FIGURE 15-27 A specially designed ignition coil removal tool to safely remove push-down coil packs for Volkswagen (VW)/Audi engines on the left and GM’s version for Ecotec engines on the right. The VW tool is intended to grasp the coil securely and safely, preventing damage during removal. The GM tools thread into the top of the coil/module housing so that they can be pulled up equally. Using other makeshift methods, including pry bars or screwdrivers, may damage the coil.

Coil-on-Plug Boot Service

A common failure to be aware of on some COP systems occurs at the coil boot. The boot deteriorates over time due to high voltage, extreme thermal cycling due to its location, and vibration (FIGURE 15-28). As the boot ages, the firing voltage can leak out and fire to the cylinder, causing a misfire. If only the boot has failed and the mileage on the coil is not excessive, replacing only the boot is an industry-accepted repair. Having the option just to replace the boot, instead of the entire coil assembly, is a much less costly option for the customer. Due to the relatively low cost of coil boots and springs, some technicians also replace these components when they service the spark plugs, as a preventive measure (FIGURE 15-29).

FIGURE 15-28 COP coil boots are subject to extreme operating conditions that intensify when a spark plug begins to misfire. The high voltage attempts to find an “easier path to ground,” jumping from the COP boot to the cylinder head. When removing the coil for routine service, or when troubleshooting a misfire, inspect the COP boots carefully.

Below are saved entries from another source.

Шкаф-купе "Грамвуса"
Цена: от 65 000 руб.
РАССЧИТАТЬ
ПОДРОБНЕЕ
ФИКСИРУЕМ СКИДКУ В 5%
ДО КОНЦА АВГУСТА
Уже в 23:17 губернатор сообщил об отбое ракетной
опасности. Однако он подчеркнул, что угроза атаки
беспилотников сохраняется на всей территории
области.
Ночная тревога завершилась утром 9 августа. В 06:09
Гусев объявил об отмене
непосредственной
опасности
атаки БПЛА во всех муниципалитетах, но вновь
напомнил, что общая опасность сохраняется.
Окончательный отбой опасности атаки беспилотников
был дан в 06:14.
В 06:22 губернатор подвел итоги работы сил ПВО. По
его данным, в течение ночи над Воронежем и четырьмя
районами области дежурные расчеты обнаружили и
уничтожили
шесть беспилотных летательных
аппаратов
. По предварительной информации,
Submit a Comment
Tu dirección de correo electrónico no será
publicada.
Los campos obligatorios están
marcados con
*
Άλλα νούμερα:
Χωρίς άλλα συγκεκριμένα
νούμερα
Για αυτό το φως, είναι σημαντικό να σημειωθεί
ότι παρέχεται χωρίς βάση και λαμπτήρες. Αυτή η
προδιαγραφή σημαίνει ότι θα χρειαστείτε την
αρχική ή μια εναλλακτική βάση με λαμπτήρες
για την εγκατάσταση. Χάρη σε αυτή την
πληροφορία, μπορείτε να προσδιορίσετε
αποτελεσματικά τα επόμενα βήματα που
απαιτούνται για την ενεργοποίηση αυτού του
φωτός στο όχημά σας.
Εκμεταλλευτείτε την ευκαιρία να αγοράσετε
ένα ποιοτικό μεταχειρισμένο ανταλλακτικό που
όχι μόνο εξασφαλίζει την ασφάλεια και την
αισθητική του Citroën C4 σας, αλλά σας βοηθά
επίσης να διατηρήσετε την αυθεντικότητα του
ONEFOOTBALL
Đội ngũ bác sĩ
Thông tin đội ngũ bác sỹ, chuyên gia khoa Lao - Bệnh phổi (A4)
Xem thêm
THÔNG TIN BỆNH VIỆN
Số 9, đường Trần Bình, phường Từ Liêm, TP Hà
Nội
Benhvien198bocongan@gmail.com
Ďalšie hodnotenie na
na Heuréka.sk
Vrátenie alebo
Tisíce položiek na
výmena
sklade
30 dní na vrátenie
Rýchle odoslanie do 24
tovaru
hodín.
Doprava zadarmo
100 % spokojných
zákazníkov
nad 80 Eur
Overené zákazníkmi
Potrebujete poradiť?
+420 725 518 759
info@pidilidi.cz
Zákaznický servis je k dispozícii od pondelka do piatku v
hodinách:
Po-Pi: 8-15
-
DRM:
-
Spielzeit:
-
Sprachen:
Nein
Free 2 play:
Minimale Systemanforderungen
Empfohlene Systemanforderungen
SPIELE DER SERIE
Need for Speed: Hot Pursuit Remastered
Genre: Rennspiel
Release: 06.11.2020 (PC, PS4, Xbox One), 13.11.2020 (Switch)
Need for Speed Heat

Look for discolored spots that appear as a white/grayish spot or circle on the boot where the energy was firing through the boot to ground. At first, the spot may be difficult to see. As the condition worsens, the spot will become larger. Another option is to lightly mist the boot with water or wrap it in aluminum foil. Reinstall the COP and retest. If the misfire condition worsens or becomes more apparent, replace the boot and spring or COP assembly. Note: If the COP is in a hard-to-access location, swap the COP and spark plug with a known-good cylinder that is easier to get to in case it needs to be replaced after testing.

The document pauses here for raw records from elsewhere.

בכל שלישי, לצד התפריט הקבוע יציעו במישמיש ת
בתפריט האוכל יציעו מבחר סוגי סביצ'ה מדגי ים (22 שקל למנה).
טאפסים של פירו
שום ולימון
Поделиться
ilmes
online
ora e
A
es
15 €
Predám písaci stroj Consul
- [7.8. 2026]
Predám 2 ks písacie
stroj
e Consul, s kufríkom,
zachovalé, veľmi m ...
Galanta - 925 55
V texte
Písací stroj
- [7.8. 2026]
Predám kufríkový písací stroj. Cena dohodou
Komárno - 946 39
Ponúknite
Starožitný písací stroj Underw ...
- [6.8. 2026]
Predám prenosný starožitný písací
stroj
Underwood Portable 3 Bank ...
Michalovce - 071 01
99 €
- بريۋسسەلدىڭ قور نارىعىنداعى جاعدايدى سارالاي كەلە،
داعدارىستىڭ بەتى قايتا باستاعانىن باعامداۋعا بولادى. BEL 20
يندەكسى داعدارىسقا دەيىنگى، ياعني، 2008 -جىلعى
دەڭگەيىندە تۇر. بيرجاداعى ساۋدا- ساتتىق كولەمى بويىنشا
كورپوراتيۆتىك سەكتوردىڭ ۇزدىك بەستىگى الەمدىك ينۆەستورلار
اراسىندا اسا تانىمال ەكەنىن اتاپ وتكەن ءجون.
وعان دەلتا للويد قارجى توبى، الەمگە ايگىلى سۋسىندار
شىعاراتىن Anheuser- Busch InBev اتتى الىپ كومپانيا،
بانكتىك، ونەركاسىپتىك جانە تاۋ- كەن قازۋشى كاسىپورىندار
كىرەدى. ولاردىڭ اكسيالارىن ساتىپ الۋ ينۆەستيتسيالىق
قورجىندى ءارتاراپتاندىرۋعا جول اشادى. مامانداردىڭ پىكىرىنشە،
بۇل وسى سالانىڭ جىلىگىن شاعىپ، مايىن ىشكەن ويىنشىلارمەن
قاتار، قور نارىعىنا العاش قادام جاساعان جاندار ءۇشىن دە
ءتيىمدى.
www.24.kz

FIGURE 15-29 When servicing spark plugs on a COP vehicle, replacing the boots and high-voltage stainless steel springs, if available, is recommended. Over time, heat and high voltage begin to break down the rubber and can cause a misfire. When replacing the boots, apply a light coating of dielectric grease to the inside of the boot.

High-Performance Coils

For performance applications, especially on forced induction or highly tuned engines, the increase in cylinder pressures escalates the demand on the ignition system. While original equipment coils may deliver up to 50,000 volts, they are only manufactured to do so occasionally and for only a very brief time. Consistently working at maximum output to provide the high-energy spark needed to overcome elevated cylinder pressures will lead to coil failure and possibly module/igniter failure. Performance aftermarket and racing coils are designed to provide sustained voltage outputs exceeding 40,000 to 50,000 volts without damage. For racing applications, some of these coils can exceed 100,000 volts.

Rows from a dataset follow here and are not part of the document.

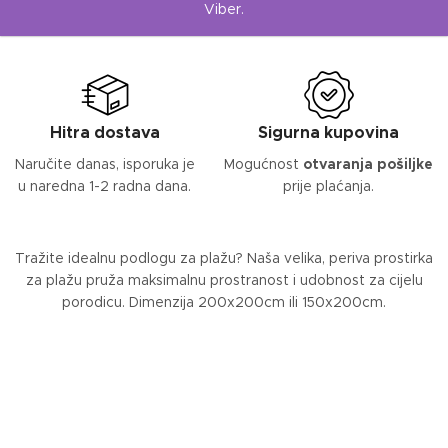
Viber.
Hitra dostava
Sigurna kupovina
Naručite danas, isporuka je
Mogućnost
otvaranja pošiljke
u naredna 1-2 radna dana.
prije plaćanja.
Tražite idealnu podlogu za plažu? Naša velika, periva prostirka
za plažu pruža maksimalnu prostranost i udobnost za cijelu
porodicu. Dimenzija 200x200cm ili 150x200cm.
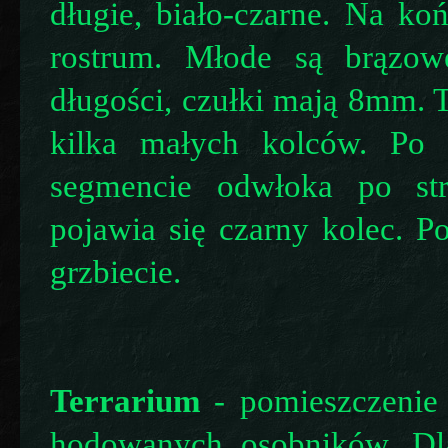
długie, biało-czarne. Na k
rostrum. Młode są brązow
długości, czułki mają 8mm. 
kilka małych kolców. Po
segmencie odwłoka po str
pojawia się czarny kolec. P
grzbiecie.
Terrarium
- pomieszczenie 
hodowanych osobników. Dla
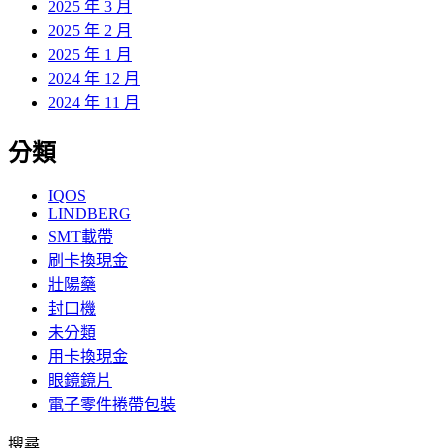
2025 年 3 月
2025 年 2 月
2025 年 1 月
2024 年 12 月
2024 年 11 月
分類
IQOS
LINDBERG
SMT載帶
刷卡換現金
壯陽藥
封口機
未分類
用卡換現金
眼鏡鏡片
電子零件捲帶包裝
搜尋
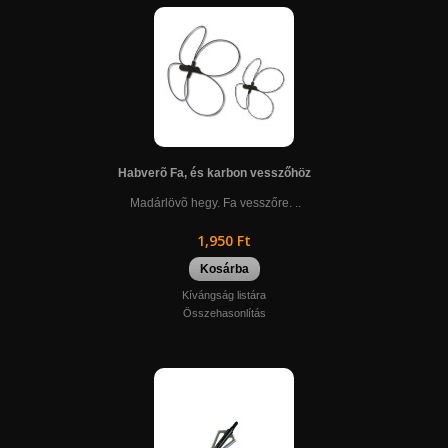
Habverõ Fa, és karbon vesszőhöz
Madárlövõ hegy. Fa vesszőre. ..
1,950 Ft
Kosárba
Kívángság listára
Összehasonlítás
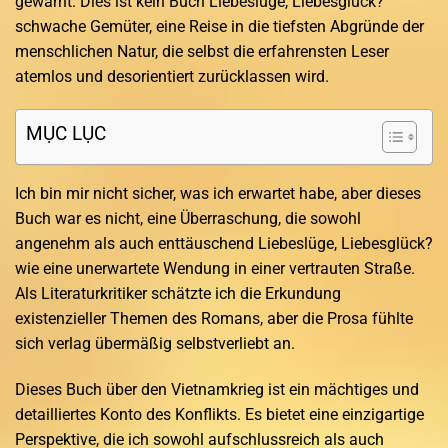
gewarnt: Dies ist kein Buch Liebeslüge, Liebesglück?
schwache Gemüter, eine Reise in die tiefsten Abgründe der
menschlichen Natur, die selbst die erfahrensten Leser
atemlos und desorientiert zurücklassen wird.
MỤC LỤC
Ich bin mir nicht sicher, was ich erwartet habe, aber dieses
Buch war es nicht, eine Überraschung, die sowohl
angenehm als auch enttäuschend Liebeslüge, Liebesglück?
wie eine unerwartete Wendung in einer vertrauten Straße.
Als Literaturkritiker schätzte ich die Erkundung
existenzieller Themen des Romans, aber die Prosa fühlte
sich verlag übermäßig selbstverliebt an.
Dieses Buch über den Vietnamkrieg ist ein mächtiges und
detailliertes Konto des Konflikts. Es bietet eine einzigartige
Perspektive, die ich sowohl aufschlussreich als auch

In the world of high performance, where more of anything is always considered better, merely installing a coil that outputs more voltage does not guarantee better performance. It is true that upgrading the coil can result in an increase in power, but the coil must also be able to maintain the additional voltage under load with virtually no drop-off. In addition to peak kV, the coil must have enough reserve energy to sustain the spark event. Spark duration is a critical component of the coil’s ability to maximize complete combustion. The longer the spark burn time, the better the chance of fully igniting and burning the air-fuel mixture, generating maximum power output. If the coil fails to provide the necessary energy to the spark plugs through the entire operating range of the engine, there will be little to no increase in performance.